Reply to those who think it absurd to take precautions against
invasion:--It's the Hun-expected that always happens.

       * * *

A great fall of cliff occurred last week between Beachy Head and
Seaford, and the Germans are pointing out that the break-up of England
has now begun in earnest.

       *       *       *       *       *

Illustration: "I'M AFRAID IT'LL HAVE TO GO TO THE SAME PLACE AS MY
GERMAN PIPE WENT--THE DUSTBIN. IT SUITED ME, TOO."

       *       *       *       *       *

Mr. Wells on Men's Wear.

    "Her thoughts came back to the dancing little figure in
    purple-striped pyjamas. She had a scared sense of irrevocable
    breaches."

    _The Wife of Sir Isaac Harman._

An obvious misprint in the last word.

       *       *       *       *       *

The Quickest Route.

    "THE KING'S JOURNEY.

    CROSSES CHANNEL IN TORPEDO." Cumberland Evening Mail.

This is the method which the KAISER means to try for his coming invasion
of England.

       *       *       *       *       *

    "Professor G. Sims Woodhead, the Board's consultative
    bacteriological adviser, to whom the report had been submitted,
    said: 'I consider Dr. Mair's work contains a germ of great
    promise.'"

    _Birmingham Daily Mail._

We hope the Professor will not lose sight of the promising young
microbe.

       *       *       *       *       *

    "For any enemy ship to try to get into Dover at the present time
    would be like entering the mouth of hell.

    [We understand that the Admiralty have received no condemnation of
    this.]"

    _Daily Telegraph._

We hope that none of our contemporaries will blame the Admiralty for its
lack of information.

       *       *       *       *       *

    "Rev.

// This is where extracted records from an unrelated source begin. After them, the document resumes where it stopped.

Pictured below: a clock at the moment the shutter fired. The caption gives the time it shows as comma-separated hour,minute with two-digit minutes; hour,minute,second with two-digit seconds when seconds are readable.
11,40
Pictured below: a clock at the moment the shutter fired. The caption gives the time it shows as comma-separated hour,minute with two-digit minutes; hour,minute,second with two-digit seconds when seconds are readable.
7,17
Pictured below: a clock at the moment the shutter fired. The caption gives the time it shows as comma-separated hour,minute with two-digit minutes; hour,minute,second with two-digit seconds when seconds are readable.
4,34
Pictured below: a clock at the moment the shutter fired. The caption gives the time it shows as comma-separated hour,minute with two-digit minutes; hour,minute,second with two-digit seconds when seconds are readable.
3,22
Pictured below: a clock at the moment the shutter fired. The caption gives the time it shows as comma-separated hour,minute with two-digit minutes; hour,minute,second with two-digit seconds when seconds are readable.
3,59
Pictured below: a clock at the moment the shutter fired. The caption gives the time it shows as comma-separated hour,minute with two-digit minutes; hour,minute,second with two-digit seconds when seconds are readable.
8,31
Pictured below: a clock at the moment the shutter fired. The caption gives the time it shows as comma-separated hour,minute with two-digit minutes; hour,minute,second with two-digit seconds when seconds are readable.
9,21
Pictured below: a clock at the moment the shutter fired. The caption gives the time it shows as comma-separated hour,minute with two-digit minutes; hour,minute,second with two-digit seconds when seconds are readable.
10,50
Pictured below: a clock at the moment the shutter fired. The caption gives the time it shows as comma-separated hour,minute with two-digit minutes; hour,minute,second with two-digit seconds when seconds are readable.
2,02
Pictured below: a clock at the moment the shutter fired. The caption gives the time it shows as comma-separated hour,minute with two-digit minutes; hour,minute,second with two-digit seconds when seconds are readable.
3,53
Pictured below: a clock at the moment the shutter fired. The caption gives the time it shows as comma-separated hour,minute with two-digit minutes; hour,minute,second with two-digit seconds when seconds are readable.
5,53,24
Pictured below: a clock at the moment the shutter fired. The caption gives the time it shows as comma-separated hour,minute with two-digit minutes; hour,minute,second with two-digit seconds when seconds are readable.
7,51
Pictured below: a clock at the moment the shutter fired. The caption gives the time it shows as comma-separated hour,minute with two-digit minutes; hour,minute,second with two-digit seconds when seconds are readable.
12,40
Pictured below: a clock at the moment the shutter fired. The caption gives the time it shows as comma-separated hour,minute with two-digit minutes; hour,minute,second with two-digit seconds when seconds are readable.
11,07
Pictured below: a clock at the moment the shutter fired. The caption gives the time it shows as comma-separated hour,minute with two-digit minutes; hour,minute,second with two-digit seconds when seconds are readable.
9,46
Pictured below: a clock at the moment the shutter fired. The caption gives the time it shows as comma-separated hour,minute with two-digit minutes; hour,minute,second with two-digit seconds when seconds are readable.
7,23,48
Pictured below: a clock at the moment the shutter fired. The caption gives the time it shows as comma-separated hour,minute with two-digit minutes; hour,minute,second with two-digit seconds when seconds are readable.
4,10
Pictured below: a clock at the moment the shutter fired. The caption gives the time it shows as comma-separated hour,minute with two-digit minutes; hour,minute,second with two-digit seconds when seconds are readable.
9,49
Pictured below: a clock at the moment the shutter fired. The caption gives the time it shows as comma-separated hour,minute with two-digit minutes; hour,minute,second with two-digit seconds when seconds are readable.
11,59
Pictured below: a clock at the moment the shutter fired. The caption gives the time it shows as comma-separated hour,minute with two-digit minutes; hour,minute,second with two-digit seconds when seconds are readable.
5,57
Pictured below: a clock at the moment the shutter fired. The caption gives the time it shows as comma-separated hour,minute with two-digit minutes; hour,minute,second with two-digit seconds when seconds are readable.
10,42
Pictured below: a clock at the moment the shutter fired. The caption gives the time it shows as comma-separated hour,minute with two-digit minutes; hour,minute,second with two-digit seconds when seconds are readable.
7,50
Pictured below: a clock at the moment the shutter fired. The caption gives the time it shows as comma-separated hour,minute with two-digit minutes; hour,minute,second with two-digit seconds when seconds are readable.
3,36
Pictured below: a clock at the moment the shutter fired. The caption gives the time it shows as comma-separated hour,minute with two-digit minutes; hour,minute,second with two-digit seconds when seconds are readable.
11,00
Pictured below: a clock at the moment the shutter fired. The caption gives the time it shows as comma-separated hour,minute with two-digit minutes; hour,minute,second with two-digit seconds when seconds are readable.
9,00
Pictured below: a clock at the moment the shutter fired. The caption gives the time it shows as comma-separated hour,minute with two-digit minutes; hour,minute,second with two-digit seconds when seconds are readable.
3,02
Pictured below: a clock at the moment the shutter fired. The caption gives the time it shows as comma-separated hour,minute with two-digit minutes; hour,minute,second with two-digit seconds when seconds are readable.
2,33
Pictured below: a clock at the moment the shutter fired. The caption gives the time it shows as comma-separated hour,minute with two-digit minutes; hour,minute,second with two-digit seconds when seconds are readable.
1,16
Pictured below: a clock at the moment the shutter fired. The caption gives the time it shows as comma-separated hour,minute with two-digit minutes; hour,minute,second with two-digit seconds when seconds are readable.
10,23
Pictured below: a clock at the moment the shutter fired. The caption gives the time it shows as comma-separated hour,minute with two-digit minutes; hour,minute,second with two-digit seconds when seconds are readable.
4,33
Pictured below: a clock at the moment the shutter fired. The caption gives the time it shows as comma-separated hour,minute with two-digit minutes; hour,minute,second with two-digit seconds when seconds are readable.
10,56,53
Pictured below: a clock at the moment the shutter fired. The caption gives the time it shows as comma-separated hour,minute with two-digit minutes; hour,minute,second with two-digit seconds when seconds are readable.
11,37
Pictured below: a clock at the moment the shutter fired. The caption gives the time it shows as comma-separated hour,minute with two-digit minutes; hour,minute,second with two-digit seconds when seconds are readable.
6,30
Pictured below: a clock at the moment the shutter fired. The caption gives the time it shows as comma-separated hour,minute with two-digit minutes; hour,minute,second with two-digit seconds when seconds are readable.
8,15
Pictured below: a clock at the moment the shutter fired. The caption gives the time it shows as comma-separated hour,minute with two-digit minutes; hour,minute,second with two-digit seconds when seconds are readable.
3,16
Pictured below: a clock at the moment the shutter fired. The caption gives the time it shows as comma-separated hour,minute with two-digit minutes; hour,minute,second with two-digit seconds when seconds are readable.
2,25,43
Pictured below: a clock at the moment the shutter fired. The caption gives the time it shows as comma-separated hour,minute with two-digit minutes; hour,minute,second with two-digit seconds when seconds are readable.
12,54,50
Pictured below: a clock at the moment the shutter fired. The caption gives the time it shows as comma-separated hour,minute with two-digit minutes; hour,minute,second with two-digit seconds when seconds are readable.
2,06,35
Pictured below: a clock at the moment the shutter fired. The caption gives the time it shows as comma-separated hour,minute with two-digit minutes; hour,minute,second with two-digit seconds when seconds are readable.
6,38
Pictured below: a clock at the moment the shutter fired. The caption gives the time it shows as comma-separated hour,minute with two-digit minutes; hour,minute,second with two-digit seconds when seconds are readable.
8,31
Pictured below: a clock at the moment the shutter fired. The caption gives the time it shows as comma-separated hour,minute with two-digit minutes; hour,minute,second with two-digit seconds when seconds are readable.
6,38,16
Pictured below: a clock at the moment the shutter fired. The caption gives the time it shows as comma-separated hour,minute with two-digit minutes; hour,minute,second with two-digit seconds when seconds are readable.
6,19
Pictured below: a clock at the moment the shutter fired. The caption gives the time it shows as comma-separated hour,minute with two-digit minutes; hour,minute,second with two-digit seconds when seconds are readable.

Owen S. Watkins, one of the Wesleyan Methodist Chaplains with
    the Expeditionary Force (already mentioned in the dispatches), tells
    some most extraordinary stories of his experiences at the Front."

    _Public Opinion._

We remember now some mention of this "Expeditionary Force" being made in
despatches, and we wondered at the time why the Censor allowed such a
public reference to it.

       *       *       *       *       *

The Russians quietly evacuated Lodz without the loss of a single man.
The Germans allege that they captured it after strenuous fighting.

"And how can man lie better
Than facing fearful Lodz?"

       *       *       *       *       *

BETWEEN MIDNIGHT AND MORNING.

    [Lines for _King Albert's Book_, published to-day for the benefit of
    _The Daily Telegraph's_ Belgian Relief Fund.]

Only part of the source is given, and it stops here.